• Given records:
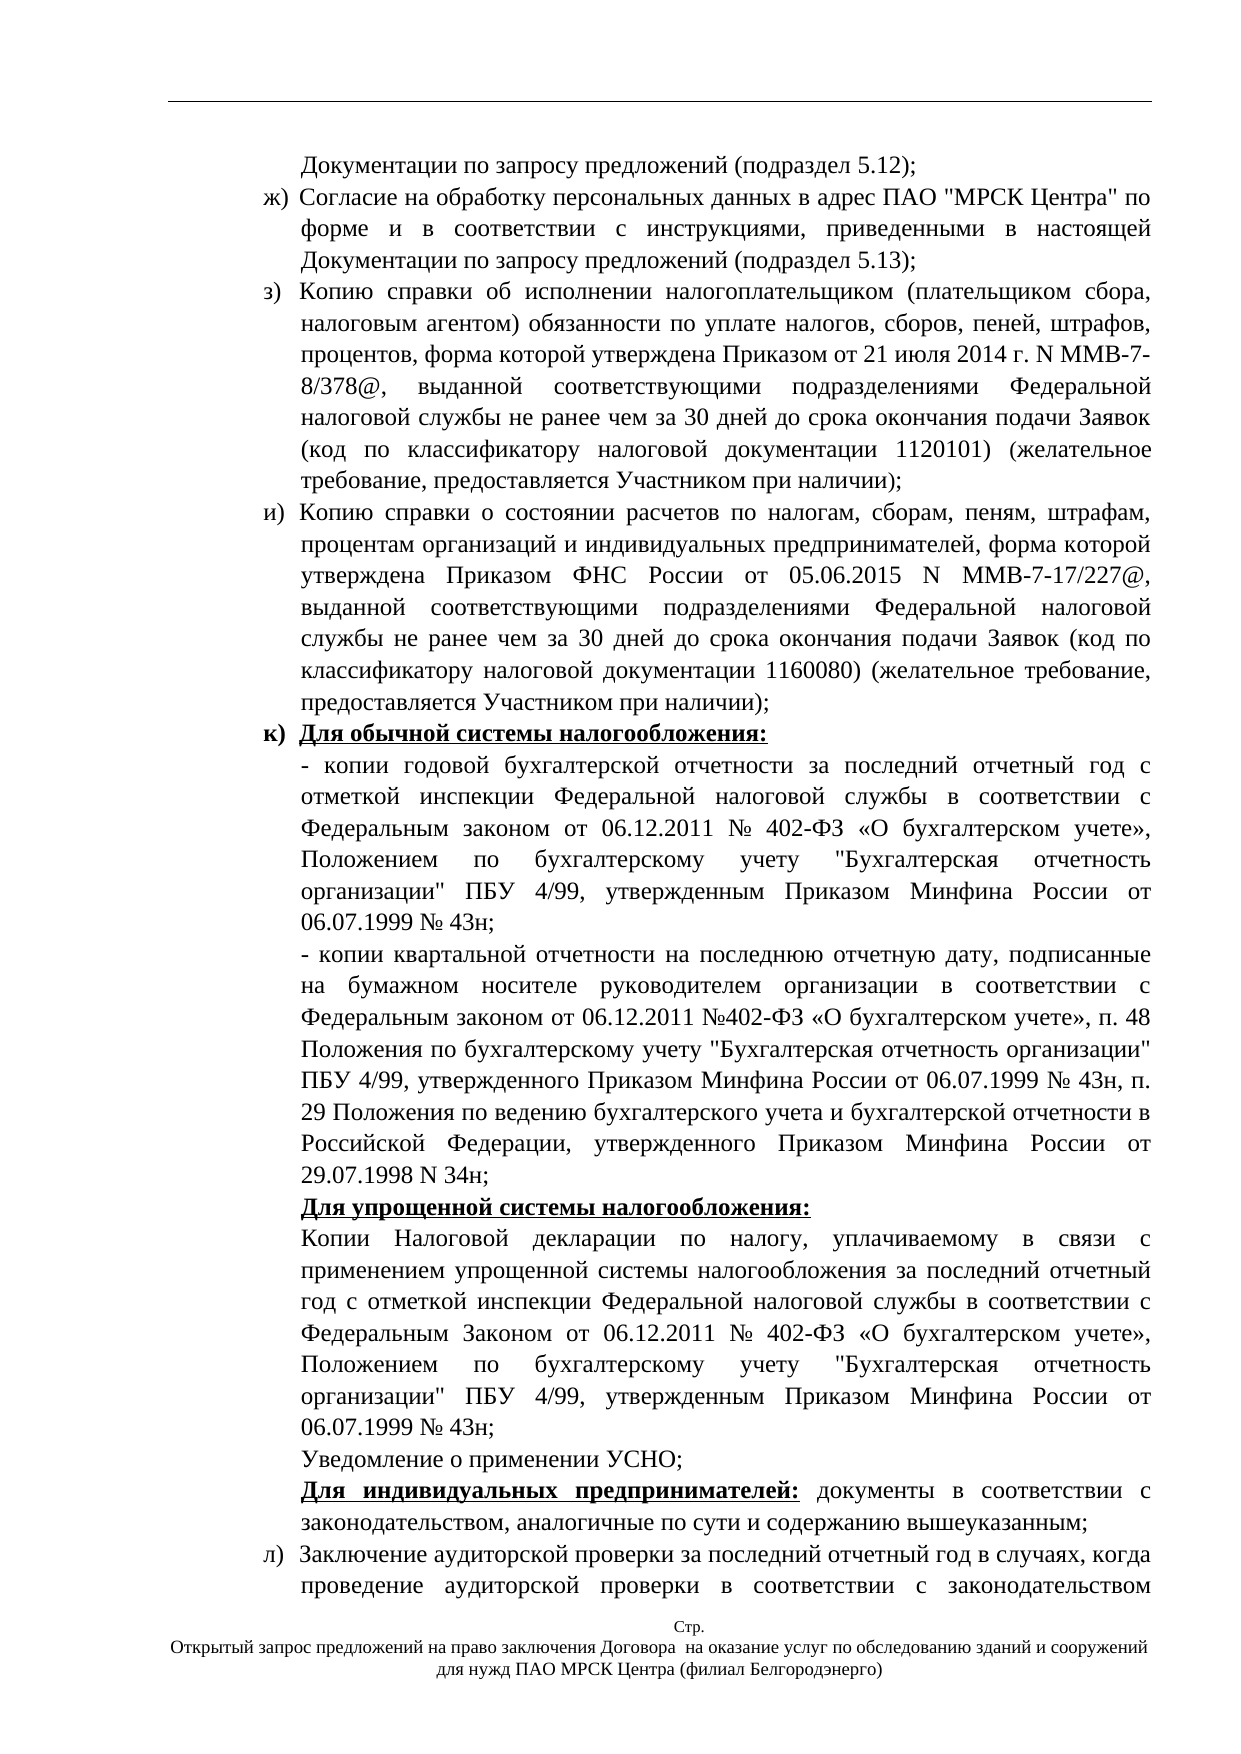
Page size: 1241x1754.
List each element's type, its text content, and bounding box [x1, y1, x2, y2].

text Для упрощенной системы налогообложения: [301, 1192, 1152, 1220]
list Для обычной системы налогообложения: [263, 718, 1152, 747]
list Копию справки об исполнении налогоплательщиком (плательщиком сбора, налоговым агентом) обязанности по уплате налогов, сборов, пеней, штрафов, процентов, форма которой утверждена Приказом от 21 июля 2014 г. N ММВ-7-8/378@, выданной соответствующими подразделениями Федеральной налоговой службы не ранее чем за 30 дней до срока окончания подачи Заявок (код по классификатору налоговой документации 1120101) (желательное требование, предоставляется Участником при наличии); [263, 276, 1152, 494]
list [263, 150, 1152, 179]
text Уведомление о применении УСНО; [301, 1444, 1152, 1473]
list Копию справки о состоянии расчетов по налогам, сборам, пеням, штрафам, процентам организаций и индивидуальных предпринимателей, форма которой утверждена Приказом ФНС России от 05.06.2015 N ММВ-7-17/227@, выданной соответствующими подразделениями Федеральной налоговой службы не ранее чем за 30 дней до срока окончания подачи Заявок (код по классификатору налоговой документации 1160080) (желательное требование, предоставляется Участником при наличии); [263, 497, 1152, 715]
text - копии годовой бухгалтерской отчетности за последний отчетный год с отметкой инспекции Федеральной налоговой службы в соответствии с Федеральным законом от 06.12.2011 № 402-ФЗ «О бухгалтерском учете», Положением по бухгалтерскому учету "Бухгалтерская отчетность организации" ПБУ 4/99, утвержденным Приказом Минфина России от 06.07.1999 № 43н; [301, 750, 1152, 936]
list Согласие на обработку персональных данных в адрес ПАО "МРСК Центра" по форме и в соответствии с инструкциями, приведенными в настоящей Документации по запросу предложений (подраздел ); [263, 182, 1152, 273]
text Для индивидуальных предпринимателей: документы в соответствии с законодательством, аналогичные по сути и содержанию вышеуказанным; [301, 1476, 1152, 1536]
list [263, 1539, 1152, 1599]
text Копии Налоговой декларации по налогу, уплачиваемому в связи с применением упрощенной системы налогообложения за последний отчетный год с отметкой инспекции Федеральной налоговой службы в соответствии с Федеральным Законом от 06.12.2011 № 402-ФЗ «О бухгалтерском учете», Положением по бухгалтерскому учету "Бухгалтерская отчетность организации" ПБУ 4/99, утвержденным Приказом Минфина России от 06.07.1999 № 43н; [301, 1223, 1152, 1441]
text - копии квартальной отчетности на последнюю отчетную дату, подписанные на бумажном носителе руководителем организации в соответствии с Федеральным законом от 06.12.2011 №402-ФЗ «О бухгалтерском учете», п. 48 Положения по бухгалтерскому учету "Бухгалтерская отчетность организации" ПБУ 4/99, утвержденного Приказом Минфина России от 06.07.1999 № 43н, п. 29 Положения по ведению бухгалтерского учета и бухгалтерской отчетности в Российской Федерации, утвержденного Приказом Минфина России от 29.07.1998 N 34н; [301, 939, 1152, 1189]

• Activity:
Check each line above for the string "системы" and return those that contain it.

• Exercise response:
text Для упрощенной системы налогообложения: [301, 1192, 1152, 1220]
list Для обычной системы налогообложения: [263, 718, 1152, 747]
text Копии Налоговой декларации по налогу, уплачиваемому в связи с применением упрощенной системы налогообложения за последний отчетный год с отметкой инспекции Федеральной налоговой службы в соответствии с Федеральным Законом от 06.12.2011 № 402-ФЗ «О бухгалтерском учете», Положением по бухгалтерскому учету "Бухгалтерская отчетность организации" ПБУ 4/99, утвержденным Приказом Минфина России от 06.07.1999 № 43н; [301, 1223, 1152, 1441]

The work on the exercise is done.